▽

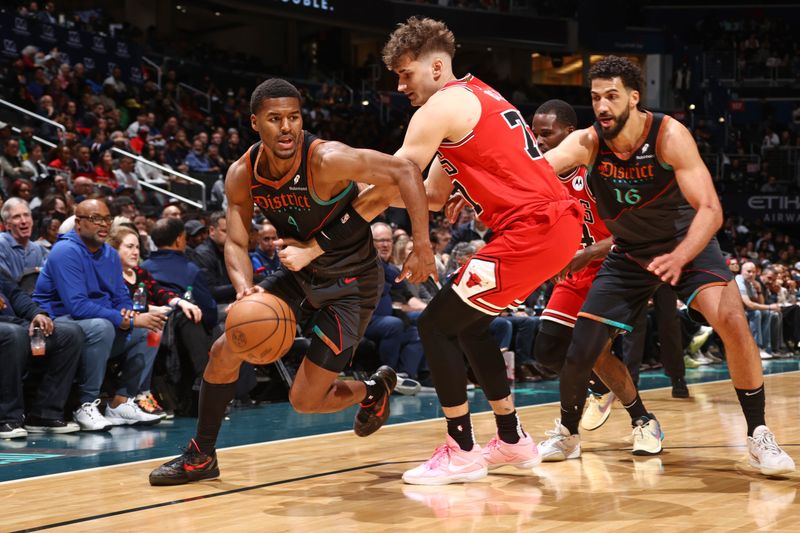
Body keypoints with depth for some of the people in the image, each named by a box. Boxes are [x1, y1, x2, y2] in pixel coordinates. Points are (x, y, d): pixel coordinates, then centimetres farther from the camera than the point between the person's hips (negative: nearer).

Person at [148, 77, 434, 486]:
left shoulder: (326, 161, -30)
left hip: (350, 284, -5)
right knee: (225, 351, -3)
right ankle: (201, 456, 15)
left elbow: (405, 172, -27)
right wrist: (244, 290, -28)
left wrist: (422, 246, -31)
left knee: (305, 400, -5)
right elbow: (236, 242, -6)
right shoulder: (242, 175, -11)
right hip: (300, 274, 6)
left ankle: (375, 388, 27)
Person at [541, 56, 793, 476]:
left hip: (687, 243, -3)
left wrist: (679, 257, -49)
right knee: (580, 348, -5)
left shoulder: (670, 136, -25)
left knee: (731, 320, -26)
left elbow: (710, 210, -31)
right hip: (630, 253, 3)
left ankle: (758, 434, -12)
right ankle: (566, 433, 23)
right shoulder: (587, 143, -17)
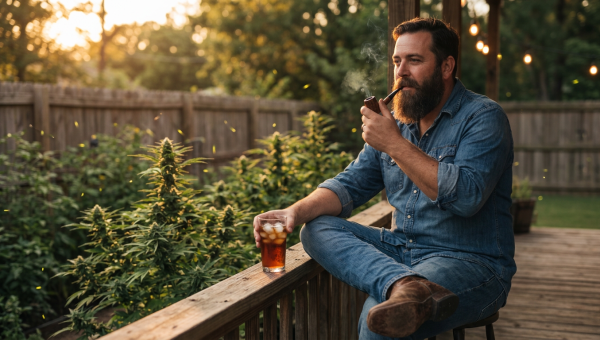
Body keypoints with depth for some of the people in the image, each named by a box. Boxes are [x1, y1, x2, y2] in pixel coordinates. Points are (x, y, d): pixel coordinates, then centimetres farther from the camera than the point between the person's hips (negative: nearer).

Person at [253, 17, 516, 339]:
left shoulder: (483, 117, -8)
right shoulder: (397, 122, 14)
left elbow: (467, 197, -23)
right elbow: (350, 184, 10)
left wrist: (395, 144, -20)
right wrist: (296, 211, -11)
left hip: (475, 263, -9)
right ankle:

△

- _TRY IT_
Copy exactly, and copy nothing else: the lines from the start of the data above through the line that holds "right knee: (225, 351, -3)". The pictures stay out.

- _REPLY TO THE EXERCISE_
Body keypoints with depth for some of the people in the image, each named by a box. Boxes are [x1, y1, x2, y2] in pixel coordinates. Points are (x, y, d): pixel coordinates, then centimetres farther from the camera than the point between the person's hips (negative: nearer).

Person at [148, 77, 434, 486]:
left shoulder: (326, 161, -30)
left hip: (350, 284, -5)
right knee: (225, 351, -3)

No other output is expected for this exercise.